▶ [TEXTO PARA LEER]

Es la de Bonet, sobre todo, una poesía de la evocación, un término que siempre identifico con el autor, que define un propósito esencial en su obra, y en cuya práctica brilla especialmente. Son en estas ocasiones cuando se reúnen el sentimiento con unas referencias que requieren de alguna complicidad, el momento en el que aparece en el lector el deseo de escribir poesía, una pretensión que solo despiertan aquellos autores que resultan cercanos y admirables. Un riesgo del que ya advirtió el también poeta Juan Marqués en su brillante presentación de Via Labirinto, convirtiéndose en ocasional portavoz de los lectores de la poesía de Bonet. Pero la evocación tiene también mucho de memoria intima, de diario que ha optado por la poesía, escrito a lo largo de decenios como si fuera lo que es: un solo libro que recoge una vida.
Hay un poema, «Deseo», en el que Bonet menciona dos de los principales intereses y dos de las constantes de su poesía, la urbe y el pasado –«cualquier otra ciudad que me hable de otro tiempo»–, mientras que en otro poema, «Turtul», afirma rotundo que la función de la poesía es decir, otro término exclusivo del autor y algo en lo que es maestro el poeta. Tampoco nos oculta el método seguido, pues en «Programa», poema de título revelador, nos habla de «trabajo de la lectura, lento trabajo de escuchar a otros, previo al de construir poesía», una tarea que a veces compara con el quehacer del artista, como si fuera ese bodegón cubista al que también alude.

▶ [BLOQUE DE DATOS]
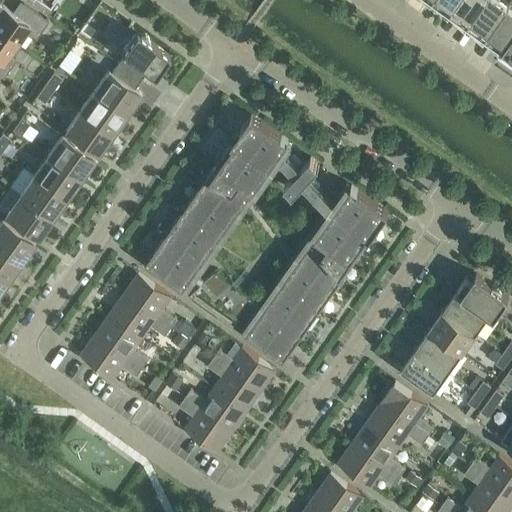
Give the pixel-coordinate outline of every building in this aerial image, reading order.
[(51,0),(26,0),(46,14),(54,2),(51,0)] [(436,0),(450,9),(456,0),(436,0)] [(467,22),(483,0),(456,0),(450,9),(467,22)] [(485,35),(509,0),(508,0),(507,3),(503,0),(483,0),(467,22),(485,35)] [(502,47),(511,33),(511,0),(509,0),(485,35),(502,47)] [(0,30),(15,42),(23,31),(35,36),(47,20),(22,2),(14,13),(0,2),(0,30)] [(76,32),(88,41),(96,30),(84,21),(76,32)] [(116,61),(139,78),(146,69),(152,73),(167,53),(135,29),(120,50),(123,52),(116,61)] [(7,52),(15,42),(0,30),(0,75),(2,76),(14,60),(7,52)] [(511,33),(502,47),(511,53),(511,33)] [(133,87),(139,78),(116,61),(110,71),(107,68),(92,88),(125,112),(139,92),(133,87)] [(43,83),(52,89),(61,77),(52,70),(43,83)] [(43,101),(52,89),(43,83),(35,95),(43,101)] [(111,131),(125,112),(92,88),(78,108),(111,131)] [(97,151),(111,131),(78,108),(64,128),(97,151)] [(251,112),(145,261),(182,287),(288,138),(251,112)] [(11,128),(19,134),(28,122),(20,116),(11,128)] [(0,132),(0,149),(1,150),(9,138),(1,132),(0,132)] [(46,153),(79,177),(93,156),(60,133),(46,153)] [(297,150),(279,167),(288,176),(284,180),(293,189),(302,180),(313,191),(318,183),(309,173),(318,164),(310,155),(306,159),(297,150)] [(65,196),(79,177),(46,153),(32,173),(65,196)] [(51,216),(65,196),(32,173),(18,192),(51,216)] [(189,292),(282,358),(388,209),(351,183),(264,305),(214,270),(190,291),(189,292)] [(37,236),(51,216),(18,192),(4,212),(37,236)] [(0,217),(0,247),(19,261),(33,241),(0,217)] [(0,276),(5,280),(19,261),(0,247),(0,276)] [(123,291),(170,325),(176,316),(162,306),(171,294),(138,270),(123,291)] [(456,288),(494,315),(508,295),(475,272),(471,278),(466,275),(456,288)] [(494,316),(494,315),(456,288),(442,308),(475,331),(489,312),(494,316)] [(165,333),(170,325),(123,291),(109,311),(142,335),(150,323),(165,333)] [(461,351),(475,331),(442,308),(428,327),(461,351)] [(134,346),(142,335),(109,311),(95,331),(142,365),(148,356),(134,346)] [(447,370),(461,351),(428,327),(415,347),(447,370)] [(136,373),(142,365),(95,331),(80,352),(113,375),(122,363),(136,373)] [(503,350),(510,356),(511,353),(511,340),(510,340),(503,350)] [(213,355),(260,389),(275,368),(242,344),(233,357),(219,347),(213,355)] [(433,390),(447,370),(415,347),(400,367),(433,390)] [(503,367),(510,356),(503,350),(495,361),(503,367)] [(246,409),(260,389),(213,355),(207,363),(221,374),(213,385),(246,409)] [(467,384),(483,395),(490,384),(475,374),(467,384)] [(155,390),(166,399),(174,388),(162,379),(155,390)] [(380,400),(427,434),(434,425),(419,415),(428,403),(395,379),(380,400)] [(475,406),(483,395),(467,384),(475,390),(467,401),(475,406)] [(232,429),(246,409),(213,385),(205,397),(190,387),(185,395),(232,429)] [(488,399),(495,404),(503,393),(495,388),(488,399)] [(217,449),(232,429),(185,395),(178,403),(193,414),(184,426),(217,449)] [(488,415),(495,404),(488,399),(480,410),(488,415)] [(422,442),(427,434),(380,400),(366,420),(399,443),(407,432),(422,442)] [(391,455),(399,443),(366,420),(352,440),(399,473),(405,465),(391,455)] [(393,482),(399,473),(352,440),(337,460),(370,484),(379,472),(393,482)] [(469,463),(511,493),(511,462),(499,453),(490,465),(476,455),(469,463)] [(506,511),(511,503),(511,493),(469,463),(459,456),(454,464),(464,472),(478,482),(470,493),(495,511),(506,511)] [(315,491),(345,511),(363,511),(355,506),(363,494),(330,470),(315,491)] [(345,511),(315,491),(301,511),(303,511),(345,511)] [(453,511),(495,511),(470,493),(461,505),(447,495),(441,503),(453,511)] [(453,511),(441,503),(435,511),(453,511)]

▶ [OBJETIVO DE LA TAREA]
Transcribe del texto sobre la poesía de Bonet el pasaje comprendido entre "Es la de Bonet, sobre" y "recoge una vida.", ambos incluidos. El listado es un material aparte, independiente del texto sobre la poesía de Bonet.

▶ [RESPUESTA DEL EJERCICIO]
Es la de Bonet, sobre todo, una poesía de la evocación, un término que siempre identifico con el autor, que define un propósito esencial en su obra, y en cuya práctica brilla especialmente. Son en estas ocasiones cuando se reúnen el sentimiento con unas referencias que requieren de alguna complicidad, el momento en el que aparece en el lector el deseo de escribir poesía, una pretensión que solo despiertan aquellos autores que resultan cercanos y admirables. Un riesgo del que ya advirtió el también poeta Juan Marqués en su brillante presentación de Via Labirinto, convirtiéndose en ocasional portavoz de los lectores de la poesía de Bonet. Pero la evocación tiene también mucho de memoria intima, de diario que ha optado por la poesía, escrito a lo largo de decenios como si fuera lo que es: un solo libro que recoge una vida.